Iceland's famed Blue Lagoon evacuates guests as fears of volcanic eruption continue

Residents of the evacuated seaside town of Grindavík in Iceland continue to hold their breath in anticipation of a possible volcanic eruption in the area after officials said magma has once again accumulated underground.

The Icelandic Meteorological Office (IMO) released a new hazard risk assessment map, which showed that the probability of an eruption in or around Grindavík has decreased, but officials warned that there is still a considerable risk of a new volcanic eruption in the area in the coming days.

This latest development comes one day after the IMO had warned that a fissure eruption was likely due to an intense swarm of earthquakes that began to shake the region.

The IMO said the earthquake activity began around 4 p.m. local time (11 a.m. EST) Saturday due to magma intrusion in the area, and thus warned people that a new eruption was likely.

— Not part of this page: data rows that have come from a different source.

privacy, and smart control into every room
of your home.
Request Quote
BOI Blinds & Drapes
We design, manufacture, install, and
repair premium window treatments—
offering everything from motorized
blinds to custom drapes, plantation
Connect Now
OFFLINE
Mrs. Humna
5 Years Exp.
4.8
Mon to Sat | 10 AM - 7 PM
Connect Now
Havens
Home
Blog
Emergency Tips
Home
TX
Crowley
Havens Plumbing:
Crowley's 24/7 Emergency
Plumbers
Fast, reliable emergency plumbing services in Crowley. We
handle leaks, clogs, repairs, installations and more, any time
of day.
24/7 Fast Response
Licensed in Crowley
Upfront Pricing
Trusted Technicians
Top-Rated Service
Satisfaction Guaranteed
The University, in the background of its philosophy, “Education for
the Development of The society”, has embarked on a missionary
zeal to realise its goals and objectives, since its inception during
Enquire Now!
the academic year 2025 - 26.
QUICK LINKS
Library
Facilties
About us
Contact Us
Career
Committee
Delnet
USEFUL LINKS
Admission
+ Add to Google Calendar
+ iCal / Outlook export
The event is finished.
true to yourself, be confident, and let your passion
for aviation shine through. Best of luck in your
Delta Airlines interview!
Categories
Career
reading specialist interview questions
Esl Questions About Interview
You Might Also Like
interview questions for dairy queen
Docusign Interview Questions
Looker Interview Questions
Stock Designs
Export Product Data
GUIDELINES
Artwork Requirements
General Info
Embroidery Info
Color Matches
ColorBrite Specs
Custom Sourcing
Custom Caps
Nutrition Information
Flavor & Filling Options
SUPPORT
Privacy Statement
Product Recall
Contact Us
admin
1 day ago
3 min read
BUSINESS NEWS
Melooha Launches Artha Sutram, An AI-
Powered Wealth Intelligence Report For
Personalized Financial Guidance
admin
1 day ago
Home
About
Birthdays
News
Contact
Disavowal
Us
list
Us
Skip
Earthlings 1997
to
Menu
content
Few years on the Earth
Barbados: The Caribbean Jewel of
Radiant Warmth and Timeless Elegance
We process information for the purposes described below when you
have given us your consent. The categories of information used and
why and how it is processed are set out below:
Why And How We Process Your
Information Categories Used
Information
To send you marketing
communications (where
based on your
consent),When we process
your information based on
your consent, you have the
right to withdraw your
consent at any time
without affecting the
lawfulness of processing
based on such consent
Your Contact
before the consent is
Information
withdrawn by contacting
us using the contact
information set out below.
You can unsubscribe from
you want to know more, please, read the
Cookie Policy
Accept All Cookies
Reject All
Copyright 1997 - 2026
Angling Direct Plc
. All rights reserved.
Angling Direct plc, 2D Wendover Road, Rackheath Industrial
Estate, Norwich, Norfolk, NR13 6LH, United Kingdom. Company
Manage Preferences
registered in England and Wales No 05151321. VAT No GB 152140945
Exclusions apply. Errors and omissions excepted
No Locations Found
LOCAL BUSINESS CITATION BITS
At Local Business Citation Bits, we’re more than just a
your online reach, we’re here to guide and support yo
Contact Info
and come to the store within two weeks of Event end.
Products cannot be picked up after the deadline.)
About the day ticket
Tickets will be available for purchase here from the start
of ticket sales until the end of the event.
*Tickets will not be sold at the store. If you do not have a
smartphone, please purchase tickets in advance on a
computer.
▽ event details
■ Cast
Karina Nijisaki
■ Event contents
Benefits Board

But about two hours later, the IMO said earthquake activity began to wane significantly and then ceased around 8 p.m. local time (3 p.m. EST).


Molten lava is seen overflowing the road leading to the famous tourist destination "Blue Lagoon" near Grindavik, western Iceland on February 8, 2023. (Photo by KRISTINN MAGNUSSON/AFP via Getty Images)

The IMO stressed, however, that the decrease in seismic activity didn’t necessarily mean the threat of a volcanic eruption was over.

"Data indicates that yesterday’s magma intrusion has stopped by Mt. Hagafell," the IMO said in a translated update on its website. "The likelihood of magma ascending in relation to this magma intrusion has decreased, but the area continues to be closely monitored for this possibility."

If the volcano were to erupt again, the IMO said it could occur with as little as a 30-minute warning.


Iceland’s Blue Lagoon evacuated again

Iceland’s popular tourist destination Blue Lagoon was forced to evacuate on Saturday when the seismic activity began to ramp up and fears of an imminent eruption quickly grew.

Blue Lagoon was closed and evacuated several times over the past few months after earthquakes and volcanic eruptions sent lava close to the area.

"Due to increased seismic activity in a known area, a few kilometers away from Blue Lagoon, and our unwavering commitment to the safety and wellbeing of our valued guests and staff, we initiated an evacuation of our premises (Saturday)," Blue Lagoon said in a statement on its website.

The statement went on to say that Blue Lagoon would remain closed through Sunday, at which time the situation would be reassessed.


If an eruption were to occur, it would be the fourth eruption since the end of 2023, with the first occurring on Dec. 18, the second on Jan. 14 and the third on Feb. 8.

Grindavík residents have been evacuated several times since the activity started late last year. 

No injuries have been reported from any of the eruptions, but lava flows destroyed some homes during the eruption on Jan. 14.